Exploitation active de vulnérabilités NGINX et openDCIM en cours
Des acteurs malveillants exploitent activement une vulnérabilité de dépassement de tampon dans le tas récemment divulguée dans **NGINX** et **NGINX Plus**, suivie sous **CVE-2026-42945**. Parallèlement, des vulnérabilités critiques dans **openDCIM**, une application open-source de gestion de l'infrastructure de centre de données, sont également ciblées.

Les utilisateurs de **NGINX** et **NGINX Plus** sont invités à appliquer les derniers correctifs suite aux rapports d'exploitation active de **CVE-2026-42945**, un dépassement de tampon dans le tas au sein du module `ngx_http_rewrite_module`. Cette vulnérabilité affecte les versions de NGINX 0.6.27 à 1.30.0 et aurait été introduite en 2008.
### Détails de la vulnérabilité NGINX
La vulnérabilité, dont le score CVSS est de 9.2, pourrait permettre à un attaquant non authentifié de déclencher des plantages de processus de travail ou potentiellement d'exécuter du code à distance via des requêtes HTTP spécialement conçues. Cependant, l'exécution réussie de code à distance (RCE) est subordonnée à la désactivation de la randomisation de l'espace d'adressage (ASLR) sur le système cible.
Le chercheur en sécurité Kevin Beaumont a noté que l'exploitation nécessite une configuration NGINX spécifique et que l'attaquant connaisse cette configuration. Les mainteneurs d'AlmaLinux ont fait écho à cela, déclarant que bien que l'exécution de code fiable puisse ne pas être triviale dans les configurations par défaut avec ASLR activé, le risque de déni de service (DoS) par plantage de processus de travail est suffisamment important pour mériter une attention immédiate.
**VulnCheck** a confirmé des tentatives d'exploitation actives contre ses réseaux de honeypots, bien que la nature précise et les objectifs de ces attaques restent flous.

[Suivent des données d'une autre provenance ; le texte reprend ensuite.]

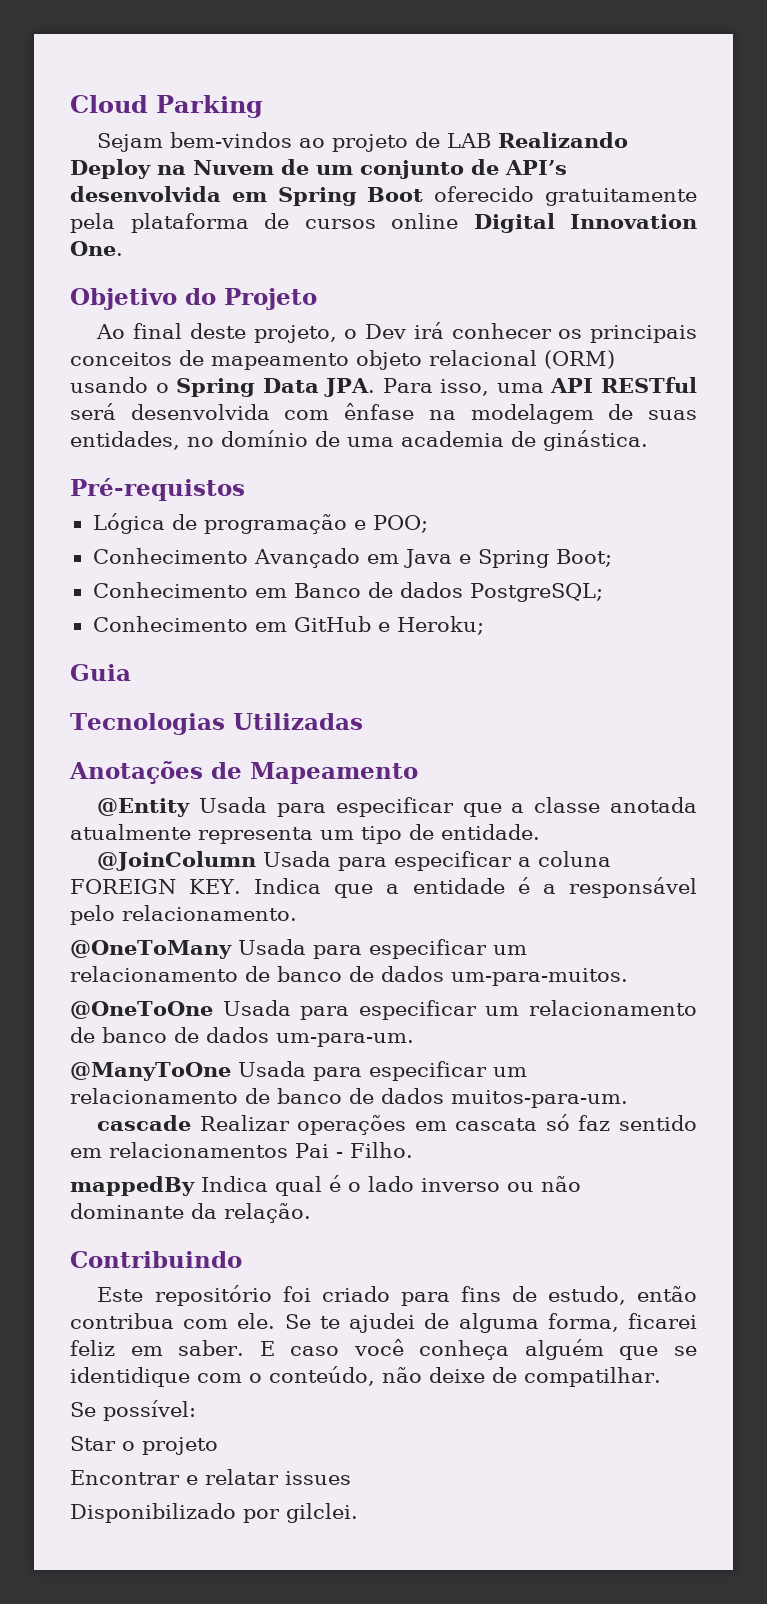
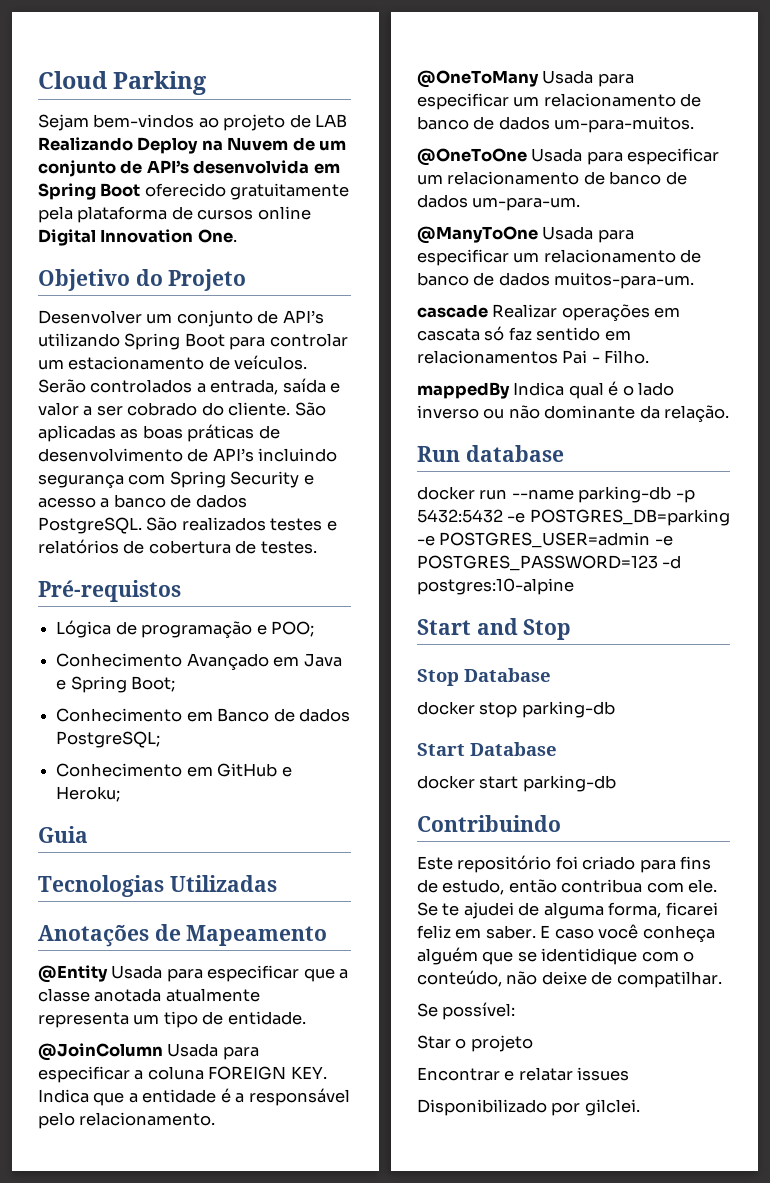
[96,322,697,343] [70,350,615,370] [70,377,697,397] [70,403,697,424] [70,430,648,451] Ao final deste projeto, o Dev irá conhecer os principais conceitos de mapeamento objeto relacional (ORM) usando o Spring Data JPA. Para isso, uma API RESTful será desenvolvida com ênfase na modelagem de suas entidades, no domínio de uma academia de ginástica. -> [38,310,324,327] [38,333,348,350] [38,355,308,370] [38,378,341,395] [38,402,326,416] [38,424,280,442] [38,448,338,462] [38,471,314,488] [38,494,247,508] [38,517,337,534] [38,539,317,554] Desenvolver um conjunto de API’s utilizando Spring Boot para controlar um estacionamento de veículos. Serão controlados a entrada, saída e valor a ser cobrado do cliente. São aplicadas as boas práticas de desenvolvimento de API’s incluindo segurança com Spring Security e acesso a banco de dados PostgreSQL. São realizados testes e relatórios de cobertura de testes.
(311, 1213) none -> [417,445,564,462] [417,486,695,503] [417,509,730,526] [417,532,673,548] [417,555,682,571] [417,578,574,595] [417,618,572,640] [417,668,551,686] [417,701,615,718] [417,742,557,756] [417,775,616,792] // Run database // docker run --name parking-db -p 5432:5432 -e POSTGRES_DB=parking -e POSTGRES_USER=admin -e POSTGRES_PASSWORD=123 -d postgres:10-alpine // Start and Stop // Stop Database // docker stop parking-db // Start Database // docker start parking-db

Il est fortement conseillé aux utilisateurs d'appliquer les derniers correctifs de **F5** pour atténuer les menaces potentielles.
### Failles openDCIM sous attaque active
Dans un développement parallèle, **VulnCheck** a également signalé l'exploitation active de deux vulnérabilités critiques dans **openDCIM**, une application open-source pour la gestion de l'infrastructure de centre de données. Les deux failles ont un score CVSS de 9.3 :
* **CVE-2026-28515** : Une vulnérabilité d'autorisation manquante qui pourrait permettre aux utilisateurs authentifiés d'accéder à la fonctionnalité de configuration LDAP indépendamment des privilèges attribués. Dans les déploiements Docker sans application d'authentification, cela pourrait entraîner une modification non autorisée des configurations de l'application.

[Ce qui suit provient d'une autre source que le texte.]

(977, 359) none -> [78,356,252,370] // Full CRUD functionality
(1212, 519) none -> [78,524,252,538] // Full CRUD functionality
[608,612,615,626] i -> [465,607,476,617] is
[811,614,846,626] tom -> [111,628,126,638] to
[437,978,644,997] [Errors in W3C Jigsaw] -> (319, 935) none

* **CVE-2026-28517** : Une vulnérabilité d'injection de commande du système d'exploitation dans le composant `report_network_map.php`. Il traite le paramètre "dot" sans assainissement approprié, le transmettant directement à une commande shell, permettant potentiellement l'exécution de code arbitraire.
Ces vulnérabilités ont été découvertes aux côtés de **CVE-2026-28516**, une vulnérabilité d'injection SQL dans **openDCIM**, par le chercheur en sécurité de **VulnCheck** Valentin Lobstein. Lobstein a démontré que ces trois failles peuvent être enchaînées pour obtenir une exécution de code à distance via cinq requêtes HTTP, aboutissant à l'ouverture d'un shell inversé.
Caitlin Condon, vice-présidente de la recherche en sécurité chez **VulnCheck**, a déclaré que l'activité observée des attaquants provient d'une seule adresse IP chinoise et semble utiliser une implémentation personnalisée de l'outil de découverte de vulnérabilités IA Vulnhuntr pour identifier les installations vulnérables avant de déployer un web shell PHP.